Optional. A character shortcut ("fda", "pmda", "core", "all"), or a list of herald_rule objects. Used when config is not provided and auto-selection finds no match.

standard

Character. CDISC standard: "sdtmig", "adamig", or "sendig". When spec is provided, read from the standard column of the dataset sheet. When no spec is given this parameter is required for anchor auto-detection. When both are absent, anchor detection is skipped.

version

Character. Standard version, e.g. "3.4" for SDTMIG 3.4 or "1.1" for ADaMIG 1.1. When spec is provided and contains a version in the standard column (e.g. "SDTMIG 3.3"), extracted automatically.

define_xml

Character. Path to a Define-XML 2.1 file. Stored in the output context; used for cross-checks in future releases.

ignore_spec_checks

Character vector of spec checks to skip. Default NULL runs all spec checks: "presence", "labels", "types", "lengths", "dataset_label", "codelist", "common". Example: ignore_spec_checks = c("lengths", "codelist") skips those two. Spec checks are silently skipped when spec = NULL.

files

Optional. Named list or character vector of explicit file paths to load. Allows selecting specific datasets from different directories.

  • Named list: list(ADAE = "/path/adae.xpt", ADSL = "/shared/adsl.xpt") — list names become dataset names.

  • Unnamed character vector: c("/path/adae.xpt", "/shared/adsl.xpt") — dataset names inferred from file basenames (uppercased, extension stripped).

When files is provided, path and datasets are ignored.
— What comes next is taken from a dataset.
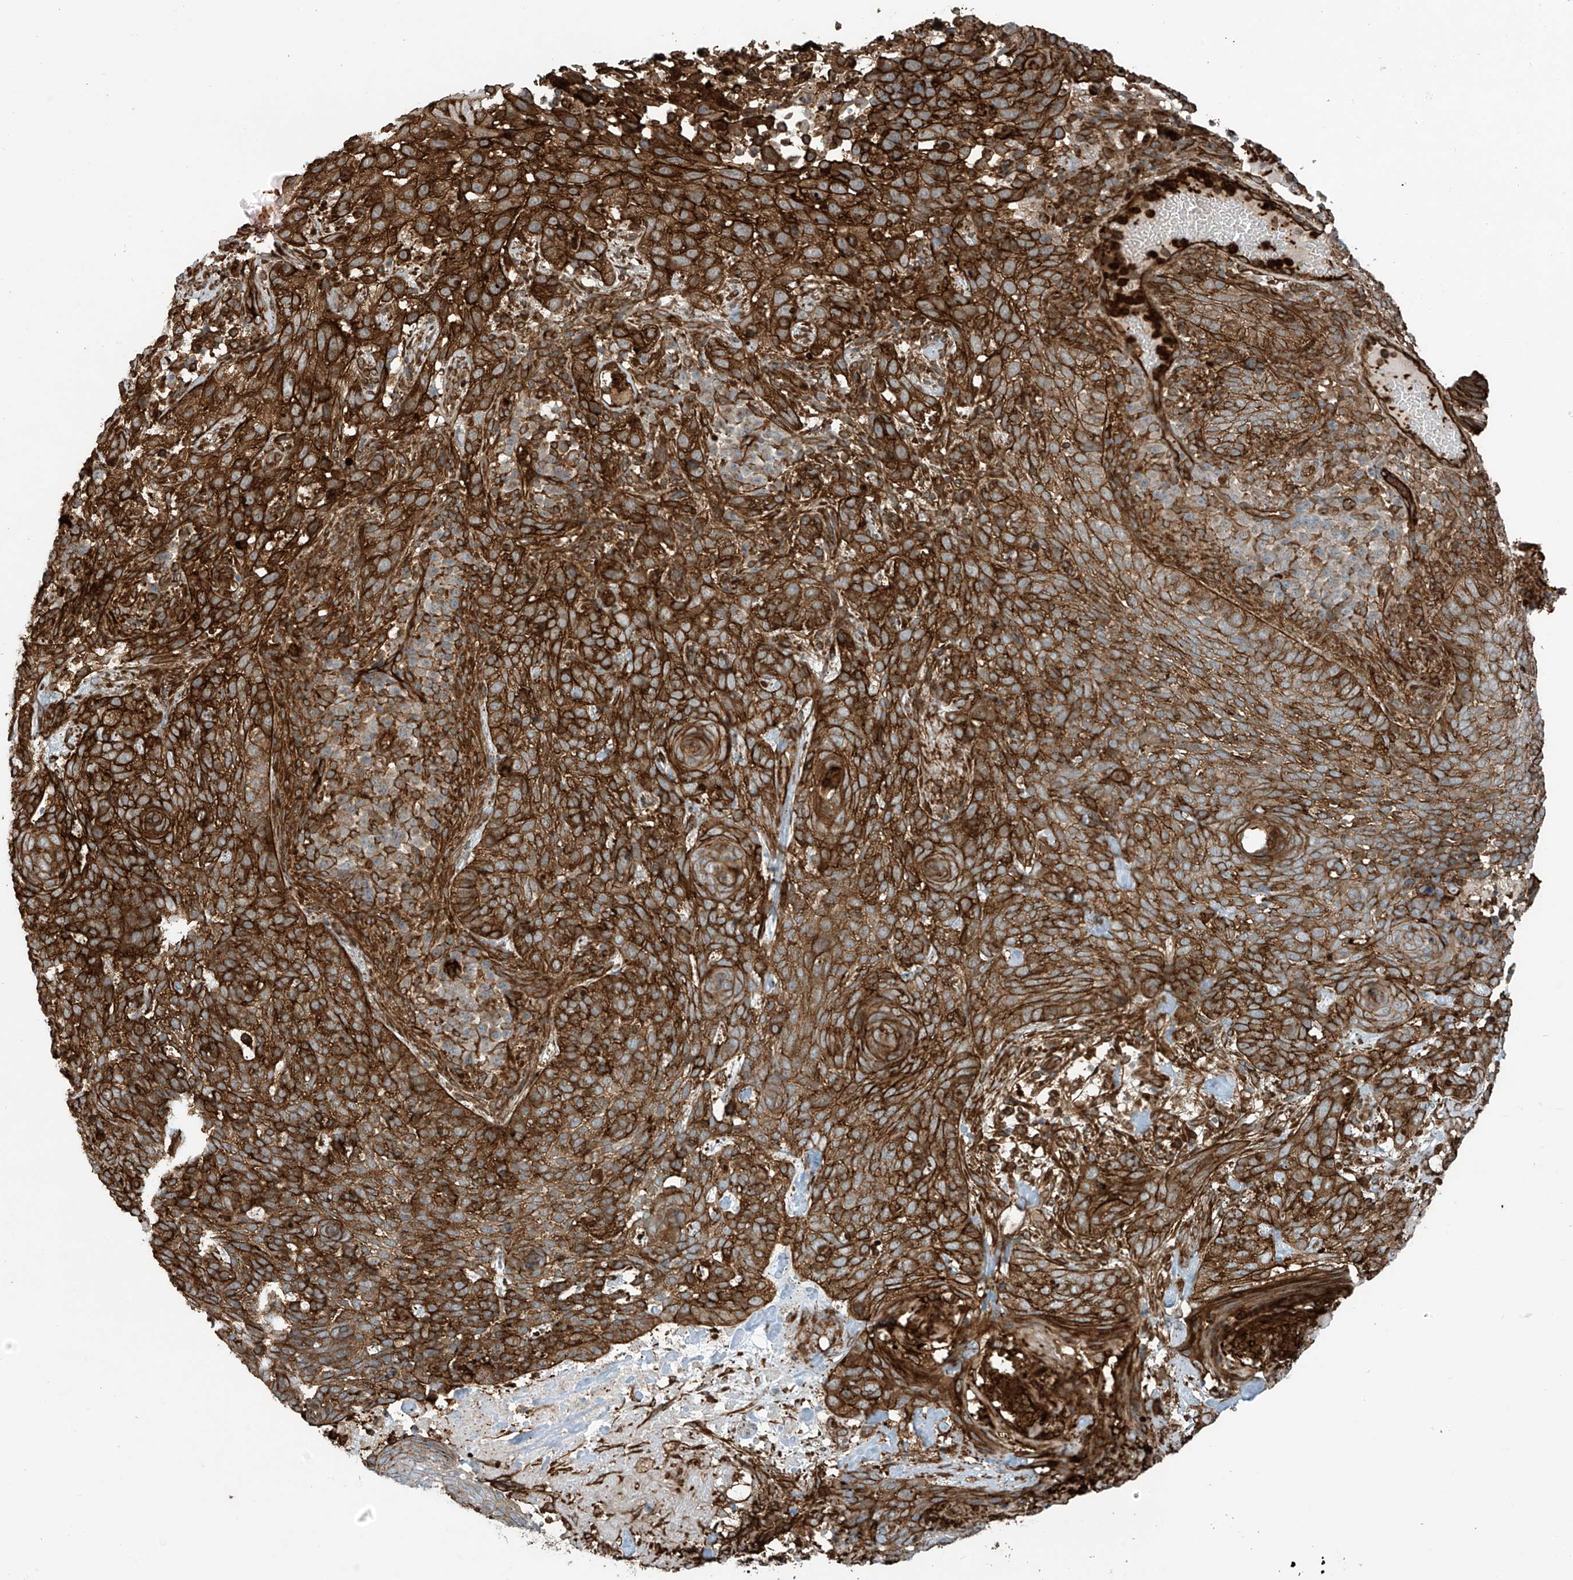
{"staining": {"intensity": "strong", "quantity": ">75%", "location": "cytoplasmic/membranous"}, "tissue": "skin cancer", "cell_type": "Tumor cells", "image_type": "cancer", "snomed": [{"axis": "morphology", "description": "Basal cell carcinoma"}, {"axis": "topography", "description": "Skin"}], "caption": "A photomicrograph of human skin basal cell carcinoma stained for a protein demonstrates strong cytoplasmic/membranous brown staining in tumor cells. Using DAB (3,3'-diaminobenzidine) (brown) and hematoxylin (blue) stains, captured at high magnification using brightfield microscopy.", "gene": "SLC9A2", "patient": {"sex": "female", "age": 64}}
Cross-dataset rules (anchor detection) fire when two or more files are loaded.

ct_path

Optional character. Path to a custom controlled terminology file (.xlsx or .csv, NCI EVS column layout). When provided, the custom CT is merged on top of the bundled CDISC CT for this call only. To register CT for the entire session use register_ct().

Value

A herald_validation object with:

findings

Data frame of issues.

summary

List with counts by impact level (reject, high, medium, low, total).

datasets_checked

Character vector of dataset names validated.

Controlled Terminology

Herald uses the CT package bundled with the installed version of the package (inst/rules/ct/). To update to a newer CT release, call fetch_ct() which downloads to the user cache. The validation report always shows which CT version and source (bundled / fetched) was used.

Rule IDs

HRL-VAR-001

Variable in spec but missing from data.

HRL-VAR-002

Variable in data but not in spec.

HRL-LBL-001

Variable label mismatch.

HRL-TYP-001

Variable type mismatch.

HRL-LEN-001

Character variable exceeds spec length.

HRL-DS-001

Dataset label mismatch.

HRL-CL-001

Variable value not found in spec codelist.

Examples

# Validate a minimal XPT written to a temp directory
tmp_dir <- tempdir()
xpt_path <- file.path(tmp_dir, "dm.xpt")
on.exit(unlink(xpt_path), add = TRUE)

dm <- data.frame(
  STUDYID = "STUDY001",
  USUBJID = "001-001",
  stringsAsFactors = FALSE
)
write_xpt(dm, xpt_path, dataset = "DM")
result <- validate(xpt_path)
result
#> 
#> ── herald validation ──
#> 
#> Datasets checked: 1
#>  Spec checks only -- no conformance rules evaluated
#> Findings: 0 reject, 0 high, 0 medium, 0 low